_ACTIVITY:_ Across the entries below, how many lines have the word "TestPoint" in them? Respond with only the number.

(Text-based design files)
::::

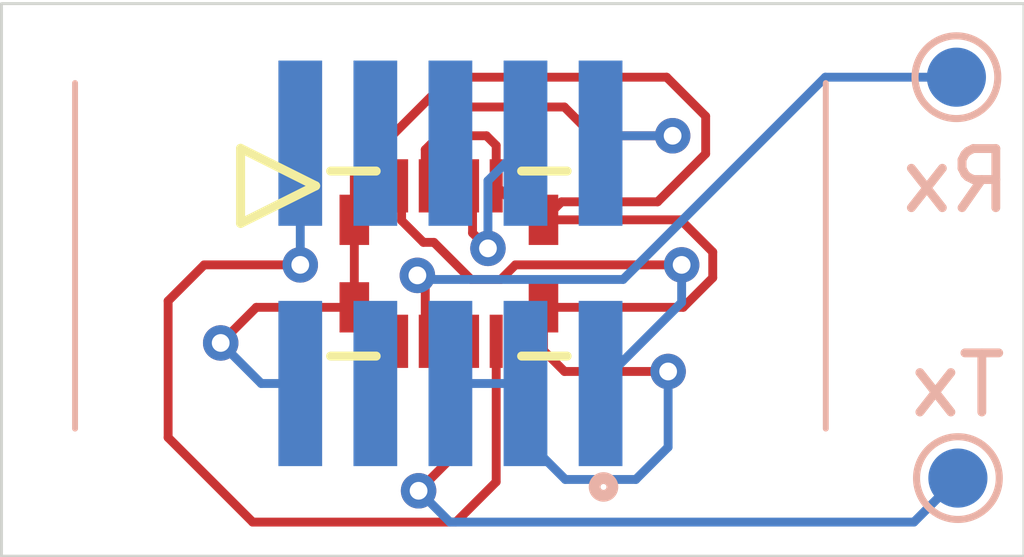
<source format=kicad_pcb>
(kicad_pcb
	(version 20241229)
	(generator "pcbnew")
	(generator_version "9.0")
	(general
		(thickness 1.6)
		(legacy_teardrops no)
	)
	(paper "A4")
	(layers
		(0 "F.Cu" signal)
		(2 "B.Cu" signal)
		(9 "F.Adhes" user "F.Adhesive")
		(11 "B.Adhes" user "B.Adhesive")
		(13 "F.Paste" user)
		(15 "B.Paste" user)
		(5 "F.SilkS" user "F.Silkscreen")
		(7 "B.SilkS" user "B.Silkscreen")
		(1 "F.Mask" user)
		(3 "B.Mask" user)
		(17 "Dwgs.User" user "User.Drawings")
		(19 "Cmts.User" user "User.Comments")
		(21 "Eco1.User" user "User.Eco1")
		(23 "Eco2.User" user "User.Eco2")
		(25 "Edge.Cuts" user)
		(27 "Margin" user)
		(31 "F.CrtYd" user "F.Courtyard")
		(29 "B.CrtYd" user "B.Courtyard")
		(35 "F.Fab" user)
		(33 "B.Fab" user)
		(39 "User.1" user)
		(41 "User.2" user)
		(43 "User.3" user)
		(45 "User.4" user)
	)
	(setup
		(pad_to_mask_clearance 0)
		(allow_soldermask_bridges_in_footprints no)
		(tenting front back)
		(pcbplotparams
			(layerselection 0x00000000_00000000_55555555_5755f5ff)
			(plot_on_all_layers_selection 0x00000000_00000000_00000000_00000000)
			(disableapertmacros no)
			(usegerberextensions no)
			(usegerberattributes yes)
			(usegerberadvancedattributes yes)
			(creategerberjobfile yes)
			(dashed_line_dash_ratio 12.000000)
			(dashed_line_gap_ratio 3.000000)
			(svgprecision 4)
			(plotframeref no)
			(mode 1)
			(useauxorigin no)
			(hpglpennumber 1)
			(hpglpenspeed 20)
			(hpglpendiameter 15.000000)
			(pdf_front_fp_property_popups yes)
			(pdf_back_fp_property_popups yes)
			(pdf_metadata yes)
			(pdf_single_document no)
			(dxfpolygonmode yes)
			(dxfimperialunits yes)
			(dxfusepcbnewfont yes)
			(psnegative no)
			(psa4output no)
			(plot_black_and_white yes)
			(sketchpadsonfab no)
			(plotpadnumbers no)
			(hidednponfab no)
			(sketchdnponfab yes)
			(crossoutdnponfab yes)
			(subtractmaskfromsilk no)
			(outputformat 1)
			(mirror no)
			(drillshape 0)
			(scaleselection 1)
			(outputdirectory "output/gerber/")
		)
	)
	(net 0 "")
	(net 1 "GND")
	(net 2 "Net-(J3-UART_Rx)")
	(net 3 "unconnected-(J3-TestModeN-Pad9)")
	(net 4 "Net-(J3-UART_Tx)")
	(net 5 "unconnected-(J3-NC-Pad6)")
	(net 6 "Net-(J1-VREF)")
	(net 7 "unconnected-(J1-TDO-Pad6)")
	(net 8 "Net-(J1-SWDCLK)")
	(net 9 "unconnected-(J1-TDI-Pad8)")
	(net 10 "Net-(J1-RSTN)")
	(net 11 "Net-(J1-SWDIO)")
	(net 12 "unconnected-(J1-KEY-Pad7)")
	(footprint "perso_connector:CON_559099872" (layer "F.Cu") (at 133.045 88.5478))
	(footprint "TestPoint:TestPoint_Pad_D1.0mm" (layer "B.Cu") (at 141.6304 85.3948 180))
	(footprint "TestPoint:TestPoint_Pad_D1.0mm" (layer "B.Cu") (at 141.6558 92.1766 180))
	(footprint "perso_connector:SHF-105-01-X-D-SM" (layer "B.Cu") (at 133.0706 88.5439 180))
	(gr_rect
		(start 125.476 84.1502)
		(end 142.7734 93.4974)
		(stroke
			(width 0.05)
			(type default)
		)
		(fill no)
		(layer "Edge.Cuts")
		(uuid "db4ecfe0-d6a5-47a1-9bd4-bf21fa1e41d1")
	)
	(segment
		(start 131.445 87.0208)
		(end 133.071 85.3948)
		(width 0.15)
		(layer "F.Cu")
		(net 1)
		(uuid "14b1196a-8c9e-47ad-9ecc-43990c0a580f")
	)
	(segment
		(start 136.5758 87.503)
		(end 134.949797 87.503)
		(width 0.15)
		(layer "F.Cu")
		(net 1)
		(uuid "1b238de0-b213-4cca-8501-9c345c9cc9a0")
	)
	(segment
		(start 137.3886 86.6902)
		(end 136.5758 87.503)
		(width 0.15)
		(layer "F.Cu")
		(net 1)
		(uuid "1ffdafcc-6a2a-47a8-9892-66c0b278687b")
	)
	(segment
		(start 131.445 89.2878)
		(end 129.7872 89.2878)
		(width 0.15)
		(layer "F.Cu")
		(net 1)
		(uuid "2a20a19a-026c-4526-846e-18eb4ff276fd")
	)
	(segment
		(start 137.3886 86.0552)
		(end 137.3886 86.6902)
		(width 0.15)
		(layer "F.Cu")
		(net 1)
		(uuid "2c848b8f-49d7-438f-8dc9-9a196dad695a")
	)
	(segment
		(start 134.949797 87.503)
		(end 134.644997 87.8078)
		(width 0.15)
		(layer "F.Cu")
		(net 1)
		(uuid "2ca26a82-576e-4170-ac48-8b0f34f8f2ed")
	)
	(segment
		(start 134.644997 89.2878)
		(end 134.644997 90.017197)
		(width 0.15)
		(layer "F.Cu")
		(net 1)
		(uuid "3097c72d-fa65-4c27-a119-3f7800d59904")
	)
	(segment
		(start 133.306079 86.3854)
		(end 133.6802 86.3854)
		(width 0.15)
		(layer "F.Cu")
		(net 1)
		(uuid "31255da5-d1b7-444c-bbbb-273845838e31")
	)
	(segment
		(start 136.964077 87.8078)
		(end 137.5082 88.351923)
		(width 0.15)
		(layer "F.Cu")
		(net 1)
		(uuid "33cc9856-9083-4159-a188-8de623832d33")
	)
	(segment
		(start 131.445 89.2878)
		(end 131.445 87.8078)
		(width 0.15)
		(layer "F.Cu")
		(net 1)
		(uuid "4b265b76-13cc-45bd-9ed6-a6cea7ccdb52")
	)
	(segment
		(start 131.445 87.8078)
		(end 131.445 87.0208)
		(width 0.15)
		(layer "F.Cu")
		(net 1)
		(uuid "4d2b0838-117c-4cea-93b7-3e6de55b3eca")
	)
	(segment
		(start 129.7872 89.2878)
		(end 129.1844 89.8906)
		(width 0.15)
		(layer "F.Cu")
		(net 1)
		(uuid "5b07ee5c-a49f-4806-90a9-cda8104b2105")
	)
	(segment
		(start 134.644997 90.017197)
		(end 135.001 90.3732)
		(width 0.15)
		(layer "F.Cu")
		(net 1)
		(uuid "641508cd-3bd2-4d03-9cb2-ea76170a362b")
	)
	(segment
		(start 133.6802 86.3854)
		(end 133.845001 86.550201)
		(width 0.15)
		(layer "F.Cu")
		(net 1)
		(uuid "6ba20313-0c21-4e35-841f-cb389a787647")
	)
	(segment
		(start 134.644997 87.8078)
		(end 136.964077 87.8078)
		(width 0.15)
		(layer "F.Cu")
		(net 1)
		(uuid "7192d035-707b-4bb8-bf59-9e7ad9ad249f")
	)
	(segment
		(start 134.644997 87.8078)
		(end 134.42 87.8078)
		(width 0.15)
		(layer "F.Cu")
		(net 1)
		(uuid "78209c51-7290-43b6-a617-58eb9497ade0")
	)
	(segment
		(start 134.42 87.8078)
		(end 133.845001 87.232801)
		(width 0.15)
		(layer "F.Cu")
		(net 1)
		(uuid "823fed76-f5d4-4993-bb28-90f553d4602f")
	)
	(segment
		(start 133.071 85.3948)
		(end 136.7282 85.3948)
		(width 0.15)
		(layer "F.Cu")
		(net 1)
		(uuid "83631b4d-fea4-4e07-b4d4-ce506853210e")
	)
	(segment
		(start 136.7282 85.3948)
		(end 137.3886 86.0552)
		(width 0.15)
		(layer "F.Cu")
		(net 1)
		(uuid "906bb17a-96bd-462c-8d01-017fc4a28b7b")
	)
	(segment
		(start 137.5082 88.351923)
		(end 137.5082 88.787677)
		(width 0.15)
		(layer "F.Cu")
		(net 1)
		(uuid "9294fcbe-b49a-46a1-aa9f-0c55890ec988")
	)
	(segment
		(start 133.845001 86.550201)
		(end 133.845001 87.232801)
		(width 0.15)
		(layer "F.Cu")
		(net 1)
		(uuid "959eb377-39cf-4d7f-a6c4-e3858aa6dec2")
	)
	(segment
		(start 137.5082 88.787677)
		(end 137.008077 89.2878)
		(width 0.15)
		(layer "F.Cu")
		(net 1)
		(uuid "9c62aab2-93fb-41ef-8685-3cdd442c091e")
	)
	(segment
		(start 135.001 90.3732)
		(end 136.7536 90.3732)
		(width 0.15)
		(layer "F.Cu")
		(net 1)
		(uuid "a2ee295f-f6e1-462a-bc1f-5704a4860515")
	)
	(segment
		(start 137.008077 89.2878)
		(end 134.644997 89.2878)
		(width 0.15)
		(layer "F.Cu")
		(net 1)
		(uuid "b578015c-10b6-4bbd-acde-5e283b24c21f")
	)
	(segment
		(start 133.045 87.232801)
		(end 133.045 86.646479)
		(width 0.15)
		(layer "F.Cu")
		(net 1)
		(uuid "dd24485e-3976-4c0f-8b65-22a839b877b4")
	)
	(segment
		(start 133.045 86.646479)
		(end 133.306079 86.3854)
		(width 0.15)
		(layer "F.Cu")
		(net 1)
		(uuid "f269cd2c-852a-4d76-ba09-2bacf919d165")
	)
	(via
		(at 129.1844 89.8906)
		(size 0.6)
		(drill 0.3)
		(layers "F.Cu" "B.Cu")
		(net 1)
		(uuid "4151aa02-cb67-4fc9-8850-f6e25df90d74")
	)
	(via
		(at 136.7536 90.3732)
		(size 0.6)
		(drill 0.3)
		(layers "F.Cu" "B.Cu")
		(net 1)
		(uuid "b8aa25d6-2c6b-4755-beca-4888a2bd8549")
	)
	(segment
		(start 129.1844 89.8906)
		(end 129.8702 90.5764)
		(width 0.15)
		(layer "B.Cu")
		(net 1)
		(uuid "3339f390-40bd-4546-baf3-d0455e61a984")
	)
	(segment
		(start 133.0706 90.5764)
		(end 134.3406 90.5764)
		(width 0.15)
		(layer "B.Cu")
		(net 1)
		(uuid "5d642cc1-cf55-48d2-b3d2-2cc20f7c1db8")
	)
	(segment
		(start 129.8702 90.5764)
		(end 130.5306 90.5764)
		(width 0.15)
		(layer "B.Cu")
		(net 1)
		(uuid "7bea1751-22b5-4232-a64f-6d3bd028dc3c")
	)
	(segment
		(start 135.0146 92.1999)
		(end 134.3406 91.5259)
		(width 0.15)
		(layer "B.Cu")
		(net 1)
		(uuid "7f81309c-a9db-40ad-9d3d-81edc098130e")
	)
	(segment
		(start 136.7536 91.6529)
		(end 136.2066 92.1999)
		(width 0.15)
		(layer "B.Cu")
		(net 1)
		(uuid "8845c4ac-4b55-4522-870a-9ddf55f590f6")
	)
	(segment
		(start 136.7536 90.3732)
		(end 136.7536 91.6529)
		(width 0.15)
		(layer "B.Cu")
		(net 1)
		(uuid "9713f7a3-e56f-4d3e-b176-1bed1866e000")
	)
	(segment
		(start 136.2066 92.1999)
		(end 135.0146 92.1999)
		(width 0.15)
		(layer "B.Cu")
		(net 1)
		(uuid "b3a21811-61ce-473a-970a-6642174d0ae8")
	)
	(segment
		(start 134.3406 91.5259)
		(end 134.3406 90.5764)
		(width 0.15)
		(layer "B.Cu")
		(net 1)
		(uuid "bd442bd0-09f4-40ab-bf84-bc65b20c4bbc")
	)
	(segment
		(start 132.645001 88.880801)
		(end 132.5118 88.7476)
		(width 0.15)
		(layer "F.Cu")
		(net 2)
		(uuid "1930659e-163b-46a2-a71d-a0488ceb200a")
	)
	(segment
		(start 132.645001 89.862799)
		(end 132.645001 88.880801)
		(width 0.15)
		(layer "F.Cu")
		(net 2)
		(uuid "9dd63492-53dd-4a37-b624-b76b825435d1")
	)
	(via
		(at 132.5118 88.7476)
		(size 0.6)
		(drill 0.3)
		(layers "F.Cu" "B.Cu")
		(net 2)
		(uuid "72d18324-4d8d-40a6-818d-54c23265decc")
	)
	(segment
		(start 135.991723 88.8164)
		(end 139.413323 85.3948)
		(width 0.15)
		(layer "B.Cu")
		(net 2)
		(uuid "72b32b34-032e-4164-9f96-21d61cb4f03b")
	)
	(segment
		(start 132.5118 88.7476)
		(end 132.5806 88.8164)
		(width 0.15)
		(layer "B.Cu")
		(net 2)
		(uuid "beb5e660-243b-40d9-8e42-ad9d61478155")
	)
	(segment
		(start 139.413323 85.3948)
		(end 141.6304 85.3948)
		(width 0.15)
		(layer "B.Cu")
		(net 2)
		(uuid "d935421a-cb33-40ae-be3e-890cfc10c13c")
	)
	(segment
		(start 132.5806 88.8164)
		(end 135.991723 88.8164)
		(width 0.15)
		(layer "B.Cu")
		(net 2)
		(uuid "dff0aaf3-171b-4a7f-89e4-577d96de0dff")
	)
	(segment
		(start 133.045 89.862799)
		(end 133.045 91.87831)
		(width 0.15)
		(layer "F.Cu")
		(net 4)
		(uuid "42100cc5-b95d-4e77-beb6-0dd3442515a8")
	)
	(segment
		(start 133.045 91.87831)
		(end 132.532133 92.391177)
		(width 0.15)
		(layer "F.Cu")
		(net 4)
		(uuid "c8f64bc4-53fb-4b58-a2f7-80ae470e4a00")
	)
	(via
		(at 132.532133 92.391177)
		(size 0.6)
		(drill 0.3)
		(layers "F.Cu" "B.Cu")
		(net 4)
		(uuid "eab93761-c4ab-43ed-b2c3-2223e61d8c51")
	)
	(segment
		(start 133.062356 92.9214)
		(end 140.911 92.9214)
		(width 0.15)
		(layer "B.Cu")
		(net 4)
		(uuid "dd58d141-5fe5-4b94-8552-6e0f59b3446d")
	)
	(segment
		(start 132.532133 92.391177)
		(end 133.062356 92.9214)
		(width 0.15)
		(layer "B.Cu")
		(net 4)
		(uuid "e63fdad1-6059-428d-9b05-26ee080611ff")
	)
	(segment
		(start 140.911 92.9214)
		(end 141.6558 92.1766)
		(width 0.15)
		(layer "B.Cu")
		(net 4)
		(uuid "ff9bc6fe-404b-47f1-af0b-d41b6f07250c")
	)
	(segment
		(start 132.7912 88.1888)
		(end 132.6134 88.1888)
		(width 0.15)
		(layer "F.Cu")
		(net 6)
		(uuid "4792c700-95da-4a3f-a93b-279834a48113")
	)
	(segment
		(start 134.170077 88.5698)
		(end 133.923477 88.8164)
		(width 0.15)
		(layer "F.Cu")
		(net 6)
		(uuid "5e94eefa-b216-4cc5-b92e-230a9e263455")
	)
	(segment
		(start 133.923477 88.8164)
		(end 133.4188 88.8164)
		(width 0.15)
		(layer "F.Cu")
		(net 6)
		(uuid "9b6fc2e1-ad11-4f4a-a145-bb2fcc5212ca")
	)
	(segment
		(start 132.6134 88.1888)
		(end 132.244999 87.820399)
		(width 0.15)
		(layer "F.Cu")
		(net 6)
		(uuid "ae708308-8a1a-4731-91aa-ed6ccc42676c")
	)
	(segment
		(start 132.244999 87.820399)
		(end 132.244999 87.232801)
		(width 0.15)
		(layer "F.Cu")
		(net 6)
		(uuid "c4b13ed9-8043-4514-898f-2cceb3c5260b")
	)
	(segment
		(start 136.9822 88.5698)
		(end 134.170077 88.5698)
		(width 0.15)
		(layer "F.Cu")
		(net 6)
		(uuid "c60727c2-f3a6-454f-a1ad-d107ae183dc1")
	)
	(segment
		(start 133.4188 88.8164)
		(end 132.7912 88.1888)
		(width 0.15)
		(layer "F.Cu")
		(net 6)
		(uuid "f99c15b2-1697-4a6a-b711-40e888c45224")
	)
	(via
		(at 136.9822 88.5698)
		(size 0.6)
		(drill 0.3)
		(layers "F.Cu" "B.Cu")
		(net 6)
		(uuid "a7456795-8053-4c05-abc2-036ef2be2063")
	)
	(segment
		(start 136.9822 89.2048)
		(end 135.6106 90.5764)
		(width 0.15)
		(layer "B.Cu")
		(net 6)
		(uuid "0a0b47f1-a9be-492f-b1f9-67f265fd2c87")
	)
	(segment
		(start 136.9822 88.5698)
		(end 136.9822 89.2048)
		(width 0.15)
		(layer "B.Cu")
		(net 6)
		(uuid "2f916e0c-32a9-4238-afe3-17693b99464e")
	)
	(segment
		(start 133.0452 86.5886)
		(end 133.0452 85.8366)
		(width 0.15)
		(layer "B.Cu")
		(net 7)
		(uuid "7284d040-720d-41f0-beda-3147e54033d8")
	)
	(segment
		(start 133.444999 88.029799)
		(end 133.7056 88.2904)
		(width 0.15)
		(layer "F.Cu")
		(net 8)
		(uuid "0783c735-f752-4626-8c30-bf7249557674")
	)
	(segment
		(start 133.444999 87.232801)
		(end 133.444999 88.029799)
		(width 0.15)
		(layer "F.Cu")
		(net 8)
		(uuid "81adb0b6-b7ba-406f-8934-c5928bdc167f")
	)
	(via
		(at 133.7056 88.2904)
		(size 0.6)
		(drill 0.3)
		(layers "F.Cu" "B.Cu")
		(net 8)
		(uuid "c89a651b-29a8-4c62-97e7-07abc6cd1416")
	)
	(segment
		(start 133.7056 87.1464)
		(end 134.3406 86.5114)
		(width 0.15)
		(layer "B.Cu")
		(net 8)
		(uuid "334f1eb9-65c8-48da-a3bc-88a1e8596e69")
	)
	(segment
		(start 134.0622 86.233)
		(end 134.3406 86.5114)
		(width 0.15)
		(layer "B.Cu")
		(net 8)
		(uuid "6085eb48-cbf4-4a34-b0bb-846f89fa163a")
	)
	(segment
		(start 133.7056 88.2904)
		(end 133.7056 87.1464)
		(width 0.15)
		(layer "B.Cu")
		(net 8)
		(uuid "7a665593-eb14-41e3-8166-d6f603b6a32d")
	)
	(segment
		(start 131.671138 86.692662)
		(end 131.7752 86.5886)
		(width 0.15)
		(layer "B.Cu")
		(net 9)
		(uuid "7f0e4a24-6241-49ae-ba12-3ddc5165bdf2")
	)
	(segment
		(start 128.905 88.5698)
		(end 128.2954 89.1794)
		(width 0.15)
		(layer "F.Cu")
		(net 10)
		(uuid "066f1ffd-2d91-404b-959f-615229d5684b")
	)
	(segment
		(start 129.726 92.9214)
		(end 133.164 92.9214)
		(width 0.15)
		(layer "F.Cu")
		(net 10)
		(uuid "554325fd-4ce3-4414-9645-6570e8f0a09e")
	)
	(segment
		(start 128.2954 89.1794)
		(end 128.2954 91.4908)
		(width 0.15)
		(layer "F.Cu")
		(net 10)
		(uuid "744b8fe0-1640-4321-934d-0aa13236fea3")
	)
	(segment
		(start 133.845001 92.240399)
		(end 133.845001 89.862799)
		(width 0.15)
		(layer "F.Cu")
		(net 10)
		(uuid "83cc2ddd-a6f5-4241-9374-ed523181f544")
	)
	(segment
		(start 130.5306 88.5698)
		(end 128.905 88.5698)
		(width 0.15)
		(layer "F.Cu")
		(net 10)
		(uuid "c3274fe1-e822-4f4c-b8a5-ca5408299c50")
	)
	(segment
		(start 133.164 92.9214)
		(end 133.845001 92.240399)
		(width 0.15)
		(layer "F.Cu")
		(net 10)
		(uuid "d2e1797e-1e0f-49e6-a803-092c6a0f3017")
	)
	(segment
		(start 128.2954 91.4908)
		(end 129.726 92.9214)
		(width 0.15)
		(layer "F.Cu")
		(net 10)
		(uuid "d8764ec1-c773-467f-aaf2-c05006baa96d")
	)
	(via
		(at 130.5306 88.5698)
		(size 0.6)
		(drill 0.3)
		(layers "F.Cu" "B.Cu")
		(net 10)
		(uuid "a001584a-3f60-4fe1-92a3-a9563b9e3255")
	)
	(segment
		(start 130.5306 88.5698)
		(end 130.4544 88.4936)
		(width 0.15)
		(layer "B.Cu")
		(net 10)
		(uuid "47e533e0-867a-4b57-98d1-ead9bf4e37d1")
	)
	(segment
		(start 130.5306 86.5114)
		(end 130.5306 88.5698)
		(width 0.15)
		(layer "B.Cu")
		(net 10)
		(uuid "bb3858d0-ea3b-4fd5-a100-e557c1f2988b")
	)
	(segment
		(start 130.51 86.59)
		(end 130.51 87.442)
		(width 0.15)
		(layer "B.Cu")
		(net 10)
		(uuid "be49436b-a023-4ed9-8310-983d2c49d84a")
	)
	(segment
		(start 136.8298 86.3854)
		(end 135.4846 86.3854)
		(width 0.15)
		(layer "F.Cu")
		(net 11)
		(uuid "84322330-c5ed-4d39-a9c8-27799546a487")
	)
	(segment
		(start 133.366801 85.899)
		(end 132.645001 86.6208)
		(width 0.15)
		(layer "F.Cu")
		(net 11)
		(uuid "91891c35-0307-4280-a054-7fc22a364152")
	)
	(segment
		(start 132.645001 86.6208)
		(end 132.645001 87.232801)
		(width 0.15)
		(layer "F.Cu")
		(net 11)
		(uuid "ab278077-aaeb-4182-9fdd-fa2eadb98cb4")
	)
	(segment
		(start 135.4846 86.3854)
		(end 134.9982 85.899)
		(width 0.15)
		(layer "F.Cu")
		(net 11)
		(uuid "cf315c95-3724-49ba-85e4-37f87a49e0e2")
	)
	(segment
		(start 134.9982 85.899)
		(end 133.366801 85.899)
		(width 0.15)
		(layer "F.Cu")
		(net 11)
		(uuid "e35d1e84-0cbf-4a9e-a916-8100e1e850a3")
	)
	(via
		(at 136.8298 86.3854)
		(size 0.6)
		(drill 0.3)
		(layers "F.Cu" "B.Cu")
		(net 11)
		(uuid "2ebbc468-40d1-41d1-b093-651cd158193d")
	)
	(segment
		(start 136.8298 86.3854)
		(end 135.7366 86.3854)
		(width 0.15)
		(layer "B.Cu")
		(net 11)
		(uuid "877a0aa3-813e-49d1-9542-1a95914436a4")
	)
	(segment
		(start 135.7366 86.3854)
		(end 135.6106 86.5114)
		(width 0.15)
		(layer "B.Cu")
		(net 11)
		(uuid "c67d930f-82a3-4c01-bc69-7715f7284f3b")
	)
	(segment
		(start 135.5852 85.7586)
		(end 135.5852 86.5886)
		(width 0.15)
		(layer "B.Cu")
		(net 11)
		(uuid "d3980ef4-78ef-4e58-b7e5-a450d8864c9f")
	)
	(embedded_fonts no)
)

</source>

::::

_ANSWER TO THE PROBLEM:_ 2